O ato mais hediondo cometido pelos militares durante a ditadura na Argentina foi o desaparecimento de pelo menos 358 mulheres grávidas. Capturadas, elas eram mantidas em centros clandestinos de detenção até darem à luz. Em seguida, eram separadas de seus bebês e levadas embora – para nunca mais serem vistas. Os recém-nascidos eram então entregues a outras famílias, muitas delas chefiadas por militares e policiais. O mesmo destino tiveram meninos e meninas capturados junto com os pais nas batidas policiais: as crianças recebiam certidões de nascimento falsas, com novo nome, novas datas e novos pais. Seus vínculos familiares eram eliminados, tal como foi feito com seus pais.
Numa época em que, por muito menos, a pessoa podia ser arrancada de casa e torturada, as avós dessas crianças logo se mobilizaram para encontrar seus netos.

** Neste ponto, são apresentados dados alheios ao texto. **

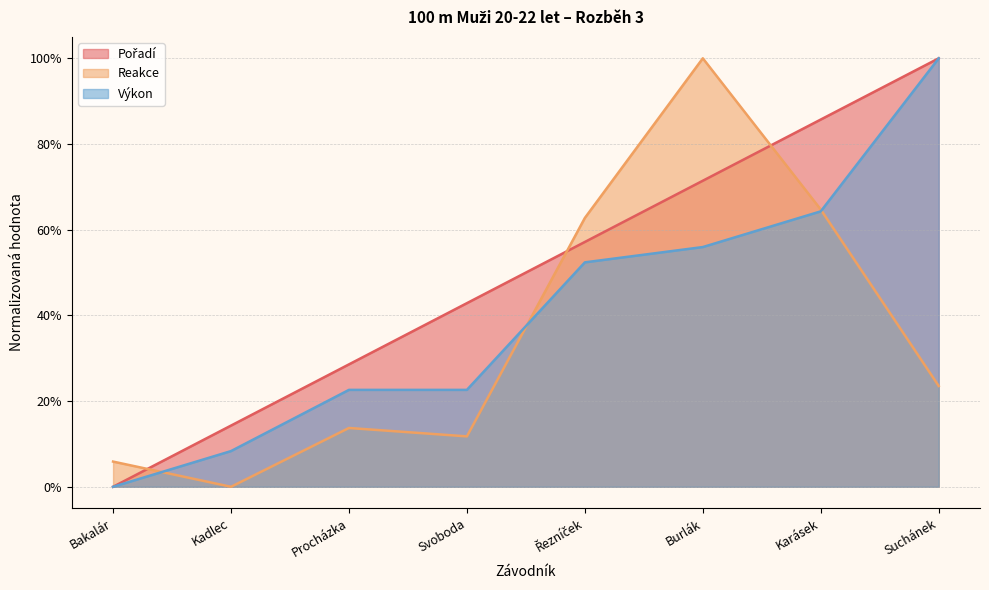

Rank the series at Procházka from lowest to highest value.

Reakce, Výkon, Pořadí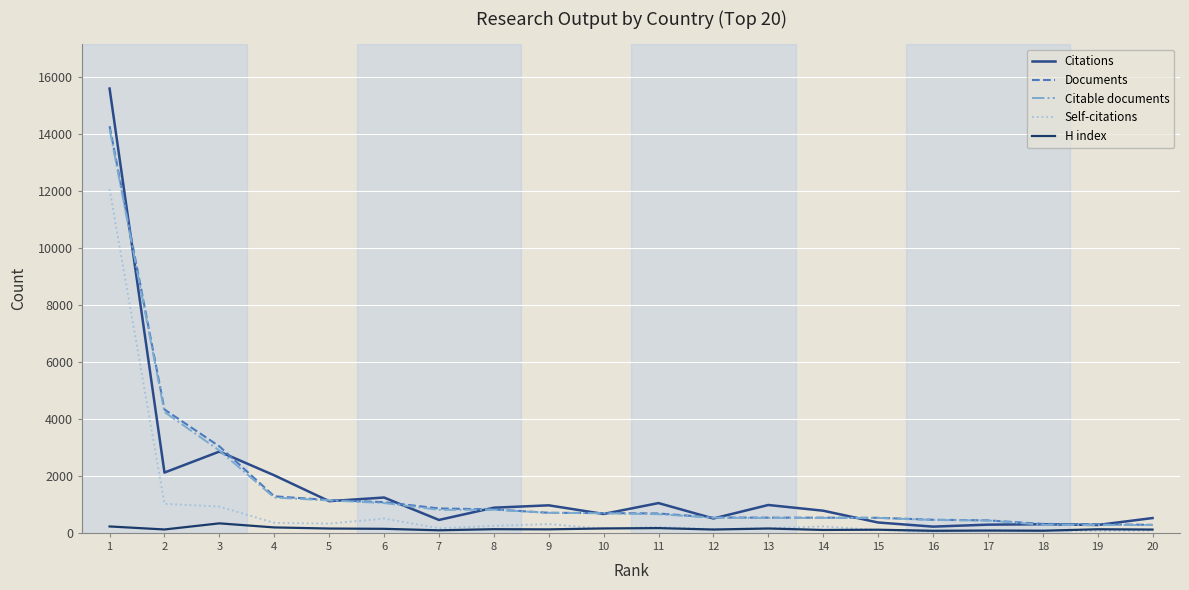

True or false: H index and Citable documents cross at least once.

False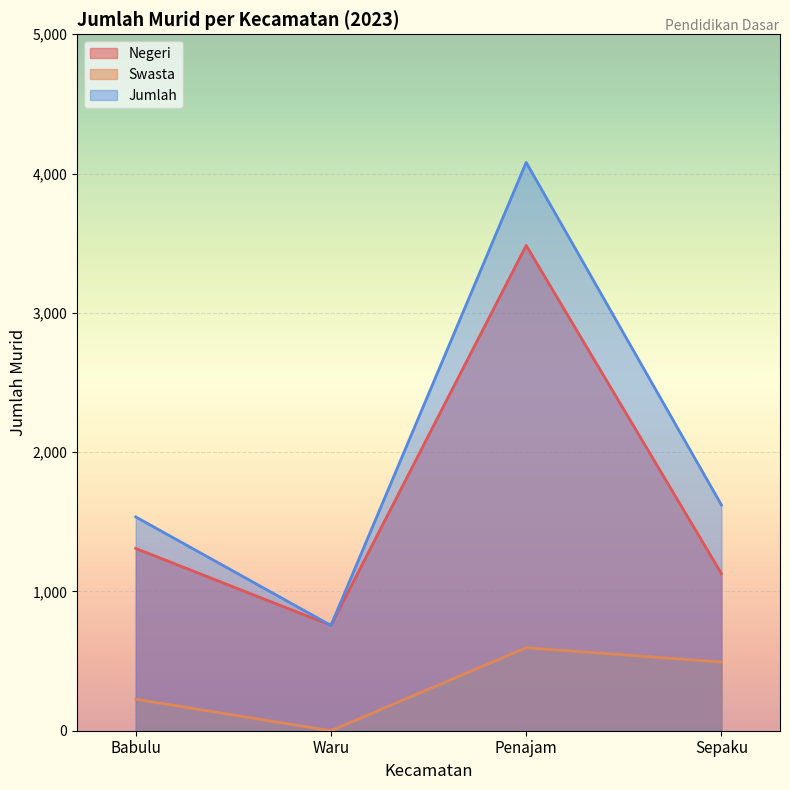

How many interior local valleys does the Swasta series have?

1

Elas acorriam às igrejas, aos tribunais, ao Ministério do Interior, a qualquer lugar onde pudessem obter informações. Por fim, muitas se encontraram e formaram uma organização, Abuelas de Plaza de Mayo. Nessa praça localizada em frente à Casa Rosada, o palácio do governo, as avós passaram a protestar, corajosamente, uma vez por semana.
As abuelas juntaram suas economias, doações de grupos internacionais e organizações religiosas, e passaram a viajar pelo mundo, repetindo uma pergunta simples aos cientistas: “Nosso sangue pode servir para identificar nossos netos?” Na época, um teste de DNA para identificar uma avó – sem o sangue da geração intermediária – ainda não existia.
Finalmente, enquanto a ditadura ia se desintegrando, as abuelas encontraram alguém capaz de ajudá-las: a geneticista americana Mary-Claire King, que mais tarde se tornaria mundialmente conhecida pela descoberta do gene BRCA1, ligado ao câncer de mama.
Progressista convicta, King havia participado de protestos contra a Guerra do Vietnã e testemunhou os horrores da ditadura militar no Chile, onde lecionou em 1973 num programa de intercâmbio. Junto com colaboradores, King criou uma equação chamada Índice de Avosidade, que permitia às abuelas demonstrar seu vínculo biológico com crianças que elas acreditavam serem seus netos, conta Haley Cohen Gilliland, na edição deste mês da piauí.
Foi a primeira fórmula do tipo e, segundo King, representou “a criação da genealogia genética” – uma ciência cuja aplicação depois se generalizou, tanto nas investigações policiais quanto nas pesquisas de ancestralidade familiar.
Com acesso às análises do DNA, as abuelas passaram a incorporar métodos genéticos ainda mais eficazes. No fim dos anos 1980, King as ajudou a implementar o teste do DNA mitocondrial. Em contraste com o DNA nuclear, que é herdado do pai e da mãe, o DNA mitocondrial é transmitido exclusivamente pela mãe e permanece praticamente inalterado geração após geração. Sendo assim, tornou-se uma ferramenta poderosa para ligar as avós maternas aos seus netos, mesmo na ausência de outros familiares.
Em 1987, as abuelas convenceram o governo da Argentina a criar um local que preservasse seus dados genéticos, para que, mesmo após a morte delas, os netos pudessem ser encontrados. Foi então fundado o Banco Nacional de Dados Genéticos, o primeiro biobanco desse tipo, o mesmo do qual o presidente Javier Milei cortou os subsídios e está agora colocando em risco diretamente como instituição, a pretexto de reduzir o “inchaço burocrático” do Estado.